Jakarta, FORTUNE - Majelis Ulama Indonesia (MUI) menerbitkan Fatwa MUI nomor 11 Tahun 2022 tentang Hukum Vaksin Covid-19 produksi Cansino Biologics Inc, Cina. Pada beleid tersebut, vaksin Cansino dinyatakan haram.
Putusan fatwa ini telah ditandatangani oleh Ketua Umum MUI Miftachul Akhyar, Sekjen MUI Amirsyah Tambunan, Ketua Komisi Fatwa MUI Hasanuddin AF, dan Sekretaris Komisi Fatwa MUI Miftahul Huda pada 7 Februari 2022.
"Vaksin Covid-19 produk Cansino hukumnya haram," demikian bunyi fatwa yang dikutip dalam laman resmi MUI, Senin (4/7).
Menggunakan ginjal embrio bayi manusia
MUI memaparkan alasan pemberian fatwa haram pada vaksin yang juga dikenal dengan nama Convidecia ini.
Ditemukan bahwa proses produksi vaksin Cansino tidak melibatkan pemanfaatan babi atau bahan yang tercemar babi dan turunannya.

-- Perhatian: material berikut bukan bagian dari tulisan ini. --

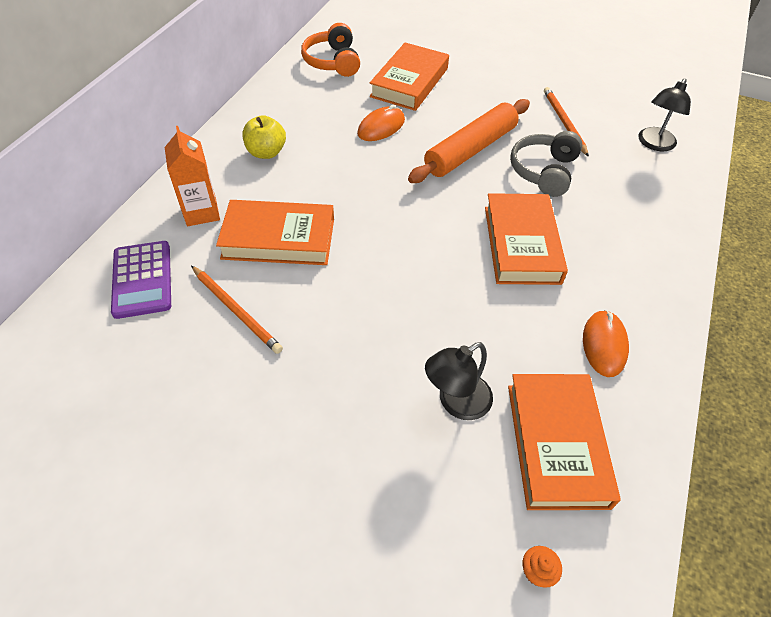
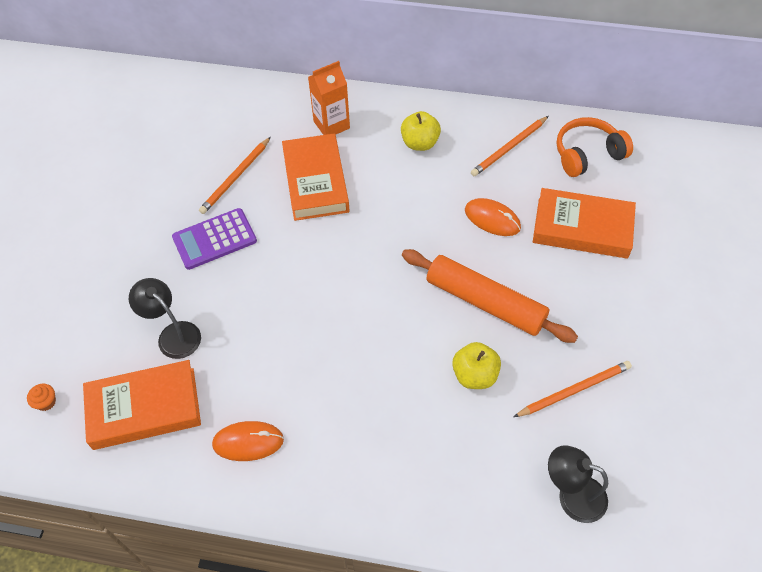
camera: 80 degrees right, 5 degrees up
(142, 279) = (253, 115): purple calculator -> purple calculator (214, 239)
(303, 100) = (509, 148): none -> orange pencil
(521, 244) = (357, 364): orange book -> none
(544, 171) = (474, 375): grey headphones -> yellow apple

Di samping itu, pembuatan vaksin juga menggunakan fasilitas produksi yang suci dan hanya digunakan untuk produksi vaksin Covid-19.
Namun, tahapan produksi vaksin tersebut memanfaatkan bagian tubuh manusia yang berasal dari embrio bayi.
Merujuk kepada pendapat, saran, dan masukan dalam sidang pleno komisi fatwa tanggal 7 Februari 2022, disimpulkan vaksin CanSino haram.
"Hukumnya haram karena dalam tahapan proses produksinya memanfaatkan bagian anggota tubuh manusia (jus' minal insa), yaitu sel yang berasal dari ginjal embrio bayi manusia," demikian bunyi fatwa tersebut.
Fatwa haram vaksin Covovaxmirnaty
Sebelumnya, MUI menetapkan vaksin Covid-19 produksi Serum Institute of India Pvt bernama Covovaxmirnaty haram.
Berdasarkan kajian ditemukan bahwa dalam tahapan produksinya ditemukan pemanfaatan enzim dari pankreas babi.
"Vaksin Covid-19 produksi Serum Institute of India Pvt hukumnya adalah haram karena dalam tahapan proses produksinya ada pemanfaatan enzim dari pankreas babi," demikian bunyi fatwa Nomor 10 Tahun 2022 tentang Hukum Vaksin Covid-19 Produksi Serum Institute of India Pvt yang juga ditetapkan pada 07 Februari 2022.
Rekomendasi MUI
Adanya fatwa terkait vaksin haram, MUI mengeluarkan sejumlah rekomendasi, di antaranya sebagai berikut.
Pertama, pemerintah harus memprioritaskan penggunaan vaksin Covid-19 yang halal semaksimal mungkin, khususnya untuk umat Islam. Pemerintah perlu mengoptimalkan pengadaan vaksin Covid-19 yang bersertifikat halal.
Kedua, pemerintah harus memastikan vaksin Covid-19 lain yang akan digunakan agar disertifikasi halal dalam kesempatan pertama guna mewujudkan komitmen pemerintah terhadap vaksinasi yang aman dan halal.
Ketiga, pemerintah harus menjamin dan memastikan keamanan vaksin yang digunakan.
Pemerintah tidak boleh melakukan vaksinasi dengan vaksin yang–berdasarkan pertimbangan ahli yang kompeten dan terpercaya–menimbulkan dampak membahayakan.